** Task to complete **
The listing below begins with the first line you should copy; stop after the line containing "Rendered at 1275 by 1650 pixels.", and drop every picture.

** Data **
□ □ □ □ □
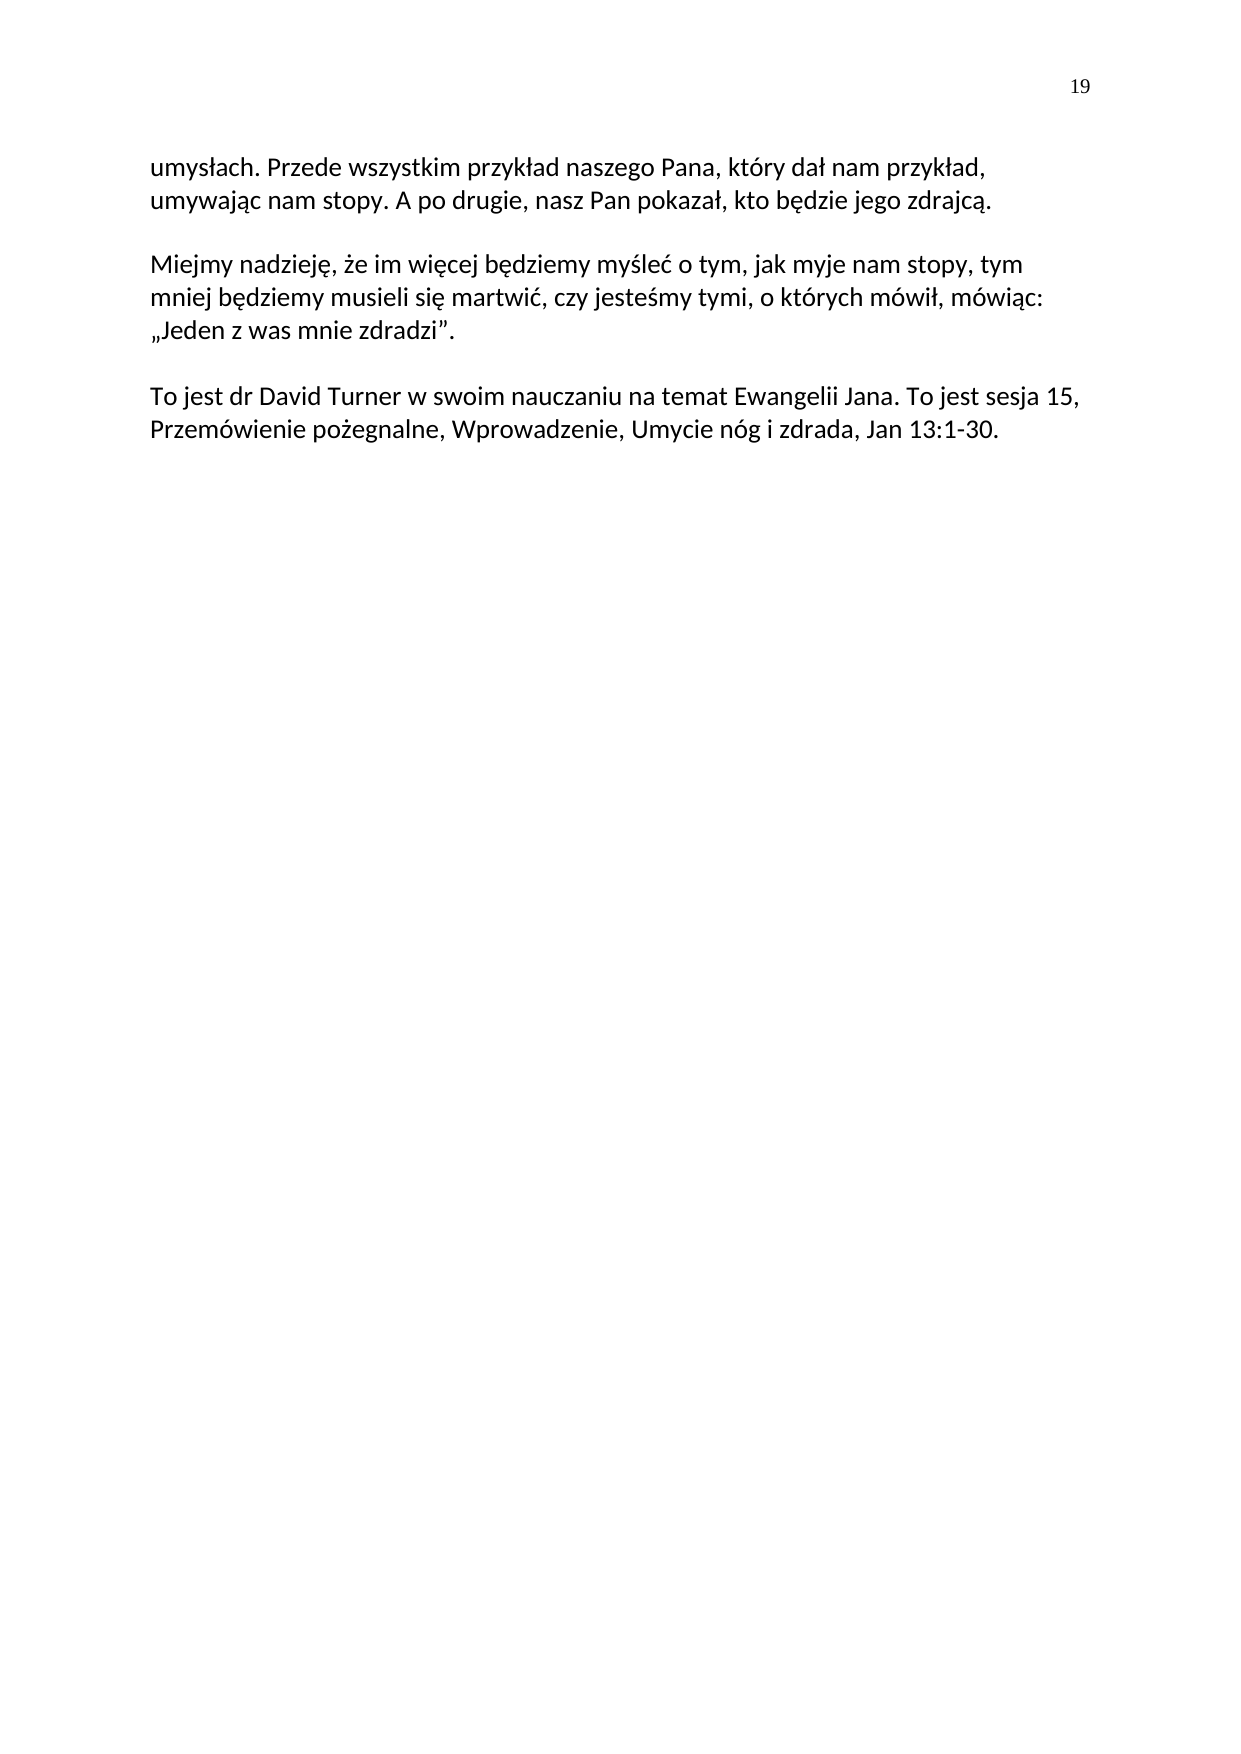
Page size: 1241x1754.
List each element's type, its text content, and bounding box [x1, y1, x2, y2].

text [150, 150, 1090, 216]
text Miejmy nadzieję, że im więcej będziemy myśleć o tym, jak myje nam stopy, tym mniej będziemy musieli się martwić, czy jesteśmy tymi, o których mówił, mówiąc: „Jeden z was mnie zdradzi”. [150, 247, 1090, 346]
text To jest dr David Turner w swoim nauczaniu na temat Ewangelii Jana. To jest sesja 15, Przemówienie pożegnalne, Wprowadzenie, Umycie nóg i zdrada, Jan 13:1-30. [150, 379, 1090, 445]
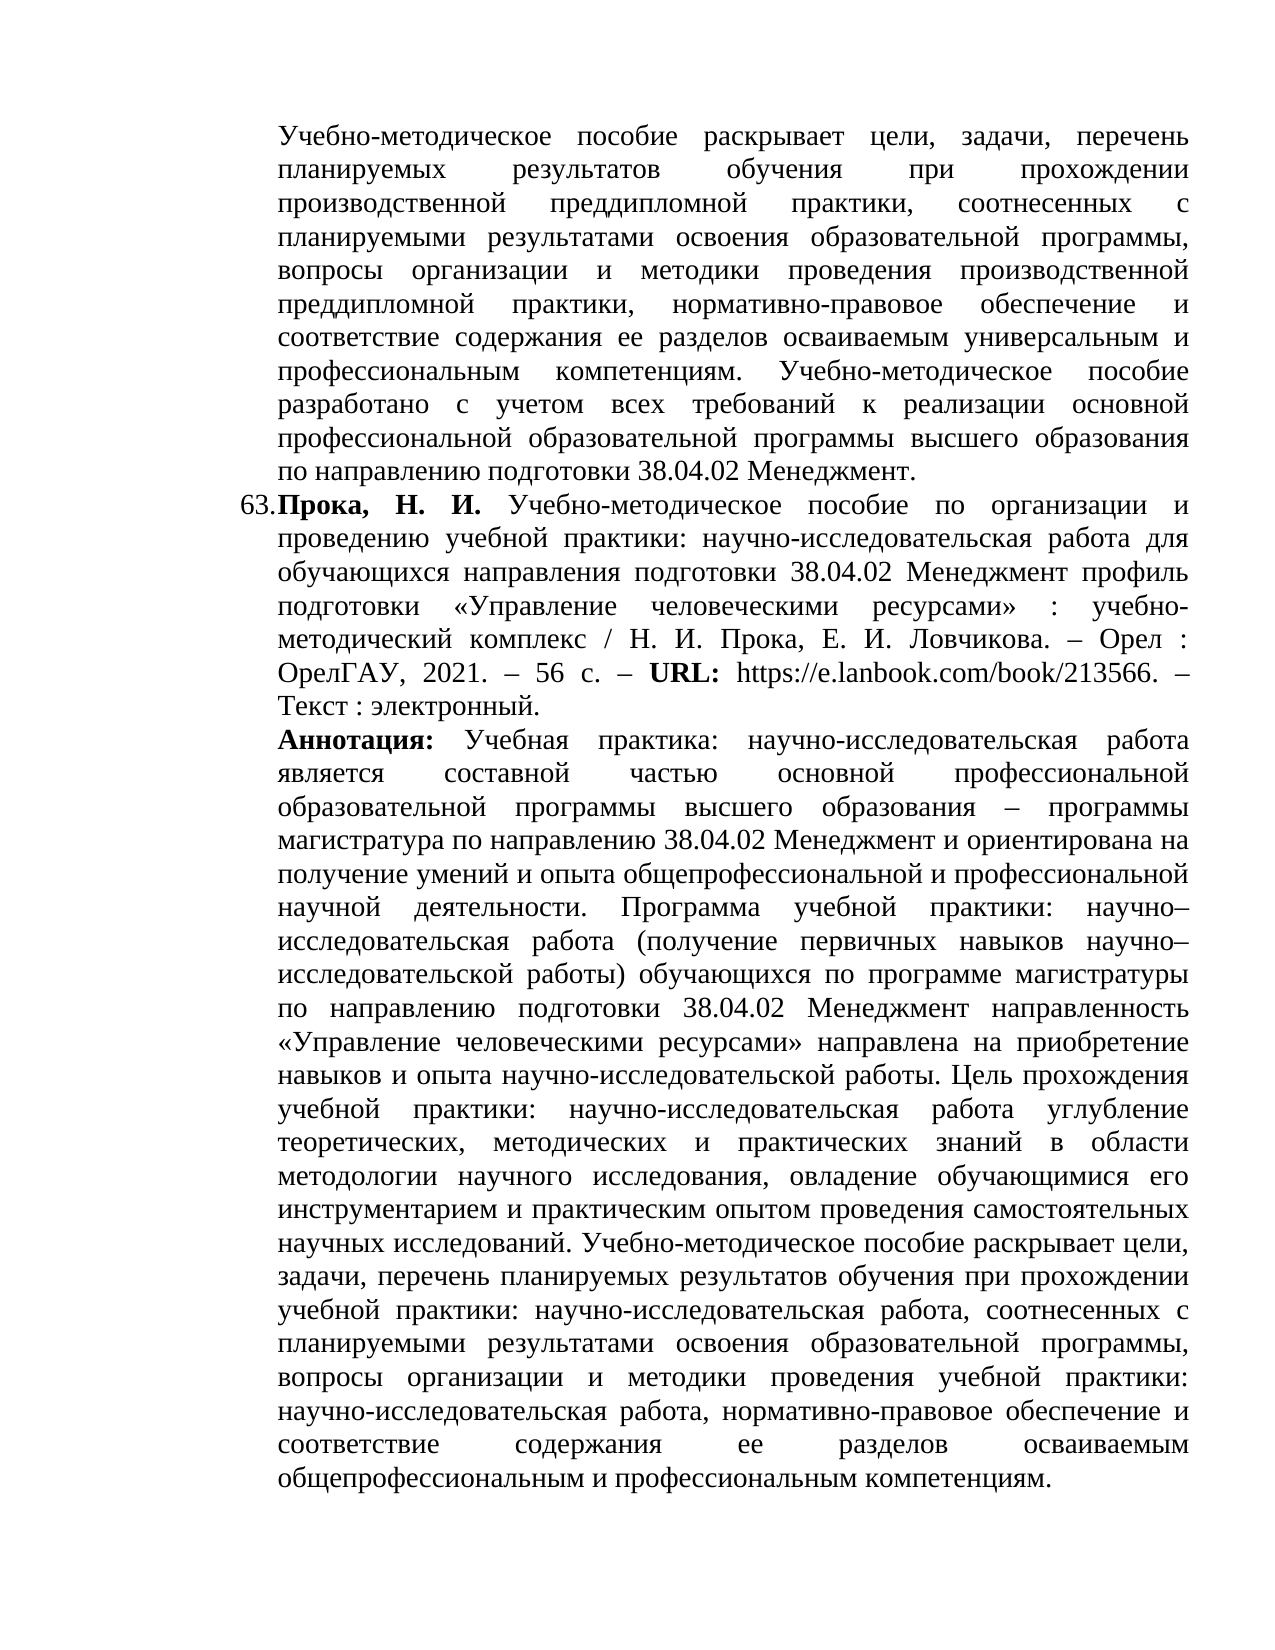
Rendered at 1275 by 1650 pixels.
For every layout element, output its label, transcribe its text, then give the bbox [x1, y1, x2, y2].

list Прока, Н. И. Учебно-методическое пособие по организации и проведению учебной практики: научно-исследовательская работа для обучающихся направления подготовки 38.04.02 Менеджмент профиль подготовки «Управление человеческими ресурсами» : учебно-методический комплекс / Н. И. Прока, Е. И. Ловчикова. – Орел : ОрелГАУ, 2021. – 56 с. – URL: https://e.lanbook.com/book/213566. – Текст : электронный. [240, 487, 1190, 722]
text Аннотация: Учебная практика: научно-исследовательская работа является составной частью основной профессиональной образовательной программы высшего образования – программы магистратура по направлению 38.04.02 Менеджмент и ориентирована на получение умений и опыта общепрофессиональной и профессиональной научной деятельности. Программа учебной практики: научно–исследовательская работа (получение первичных навыков научно–исследовательской работы) обучающихся по программе магистратуры по направлению подготовки 38.04.02 Менеджмент направленность «Управление человеческими ресурсами» направлена на приобретение навыков и опыта научно-исследовательской работы. Цель прохождения учебной практики: научно-исследовательская работа углубление теоретических, методических и практических знаний в области методологии научного исследования, овладение обучающимися его инструментарием и практическим опытом проведения самостоятельных научных исследований. Учебно-методическое пособие раскрывает цели, задачи, перечень планируемых результатов обучения при прохождении учебной практики: научно-исследовательская работа, соотнесенных с планируемыми результатами освоения образовательной программы, вопросы организации и методики проведения учебной практики: научно-исследовательская работа, нормативно-правовое обеспечение и соответствие содержания ее разделов осваиваемым общепрофессиональным и профессиональным компетенциям. [277, 722, 1190, 1493]
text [277, 118, 1190, 487]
□ □ □ □ □
** Exercise output **
Page size: 1241x1754.
List each element's type, its text content, and bounding box [x1, y1, x2, y2].

text [150, 150, 1090, 216]
text Miejmy nadzieję, że im więcej będziemy myśleć o tym, jak myje nam stopy, tym mniej będziemy musieli się martwić, czy jesteśmy tymi, o których mówił, mówiąc: „Jeden z was mnie zdradzi”. [150, 247, 1090, 346]
text To jest dr David Turner w swoim nauczaniu na temat Ewangelii Jana. To jest sesja 15, Przemówienie pożegnalne, Wprowadzenie, Umycie nóg i zdrada, Jan 13:1-30. [150, 379, 1090, 445]
Rendered at 1275 by 1650 pixels.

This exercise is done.